Separate but not equal: women prisoners at Joliet

New womens' prison
New womens' prison

By Sandy Vasko

One of the things that I notice about all the hoopla surrounding the old State Penitentiary on Collins Street is that, it’s all about the men who were incarcerated there. Rarely is a word said about the women who were also there, locked into a tower, only to be let out once or twice a year.

Let’s go back to the beginning: Sally Jefferson has the distinction of being the first woman sentenced to prison in the state in 1835. She was sent to Alton to serve her time among the men, but was pardoned 10 days later. In the early 1840s, several less-fortunate women were forced to serve out their entire one-year sentence at Alton. They were housed in the cookhouse during the day, and locked in the cellar at night.

In 1845, a prison inspector wrote to the governor to ask that a separate female prison be built to relieve the Alton warden of the demands of keeping the two sexes separate. In 1858, the first part of the Joliet Penitentiary built was the female section, consisting of 100 cells. It was still within the men’s prison, but had separate walls surrounding it. It was adjacent to the chapel, hospital and dining hall, so that access to these facilities could be private and discreet, away from the prying eyes of the men.

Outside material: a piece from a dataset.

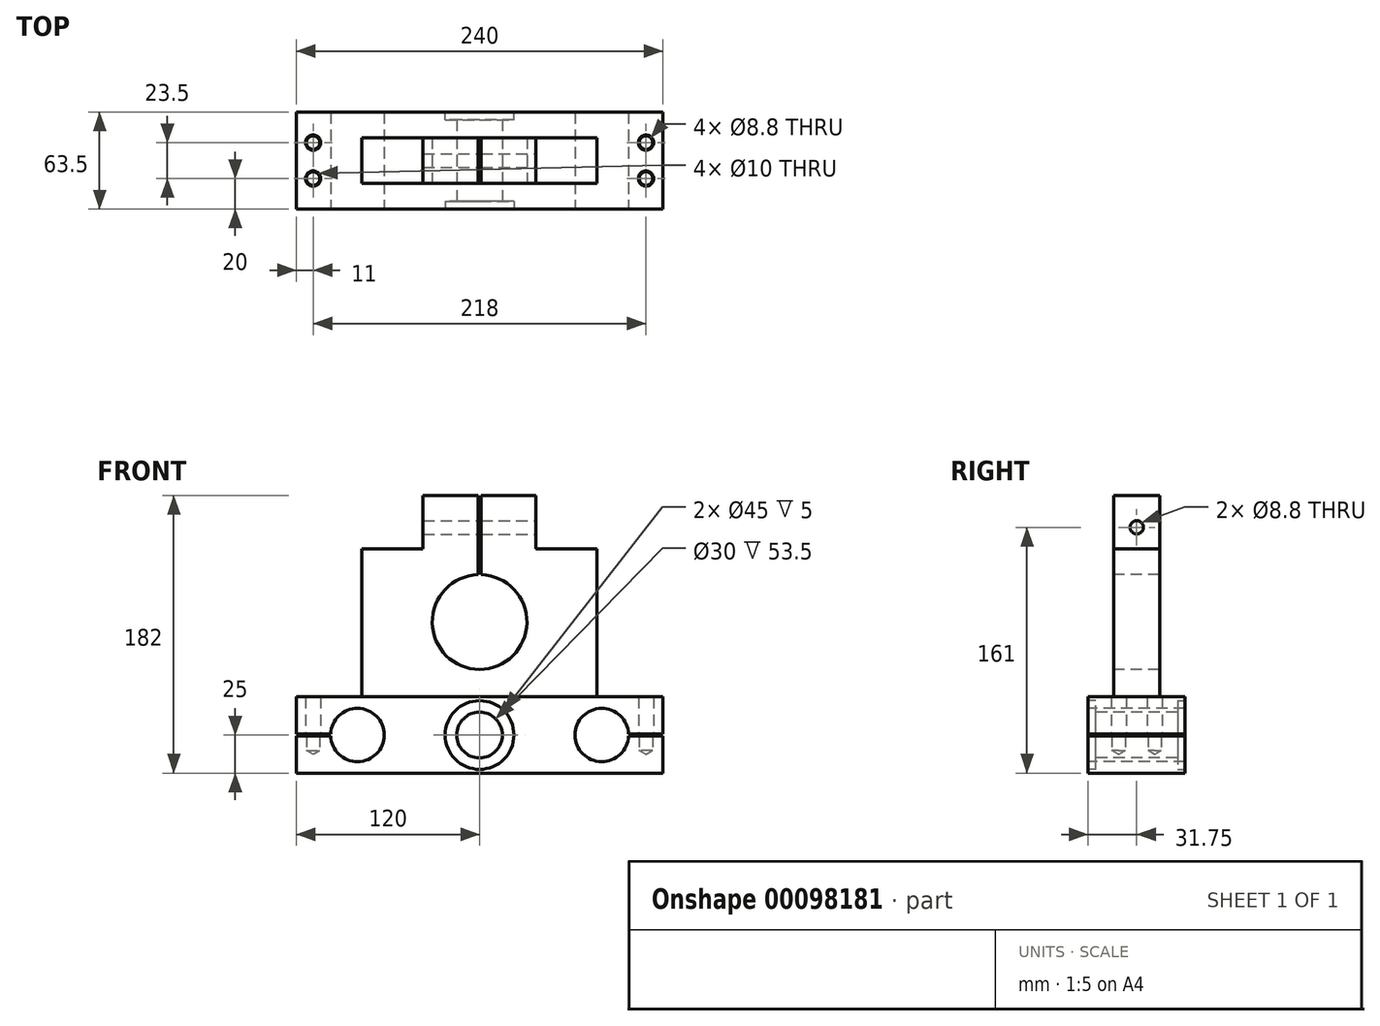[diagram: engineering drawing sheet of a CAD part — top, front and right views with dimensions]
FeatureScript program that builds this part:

However, because of the rapidly growing male population, for the first five years, men were housed in these quarters and the women were housed in a room above the Warden’s office. The penitentiary commissioners reported, “The female convicts, owing to the crowded state, were all confined in one small room, which was made to serve a three-fold purpose of working, eating, and sleeping, rendering it alike inconvenient and unhealthy.”

No consideration was made for the special needs of the female prisoners, other than to assign a female matron to watch over them. Pregnancy was an ever-present and growing problem at Joliet.
In May of 1862, Warden Samuel Casey wrote the governor about 19-year-old Anna Roach who had been convicted of burglary in Kankakee. He described her as being “badly pregnant” and begged the governor to pardon her or tell him what to do about the situation.

Within weeks, she was pardoned and sent home. However, two weeks later, a courts’ official, C.T. Townsend, wrote to the governor demanding to know why she was still at large after her conviction. The fact that she was quite large apparently didn’t give him a clue.
Although many women sought a pardon and an early release, after 1870, most were forced to serve out their full sentences at Joliet. Their four-story quarters consisted of several dormitory sleeping rooms, along with sewing, laundry, and dining rooms. The women were never allowed outside except for a once-a-year stroll in the prison yard where they faced “whistles and cries from the locked in and eagerly watching male prisoners.

By 1890, severe overcrowding made conditions considerably worse. The Chicago Tribune painted a bleak picture: “For several years between 60 and 70 women have been crowded into a few small rooms on the top floor of the Warden’s house. Sanitary conditions in the room are bad. In the dormitory 25 cots are crowded into the space originally designed for 12. There are no windows in the cells, which are dark and poorly ventilated. The workrooms are small. The laundry and dining rooms are the same. One small room, not removed from the rest has served as the hospital. The conditions have menaced the health of both the inmates and the officers, and made the administration of discipline difficult.”

In June of 1895, the state legislature appropriated $75,000 for the building of a new female prison, which was completed in 1896. It is the building, which now stands across Collins Street from the original prison.

Writing in the summer of 1899, three years after her move to the new prison, Maggie Tiller, sentenced to 20 years for murder wrote, “I can look out of my window and see the beautiful trees and ordour is something grand from the grass.”
The women now had their own yard and allowed outdoor recreation three times a week. But their life was still harsh. Discipline remained strict, and a code of silence was enforced.

They worked nine-hour days, mainly doing laundry for the men’s prison. The smell of the chemicals used in the “modern laundry facility” permeated the entire prison as well as everything they wore. Matrons claimed that they laundered 50,000 pieces a month.

Again, quoting Tiller, “I don’t know of anything much to write, only lots of hard work, and plenty of sickness here now. The girls all seem to be out of order in some way or ‘nother. I guess they all want Liberty more than anything else.”

The original women’s prison, built as part of the larger prison on Collins Street. As male prisoners moved in, the women were relegated to a cramped, dirty room on the second floor.

The new women’s prison, built solely for them across Collins Street from the main prison.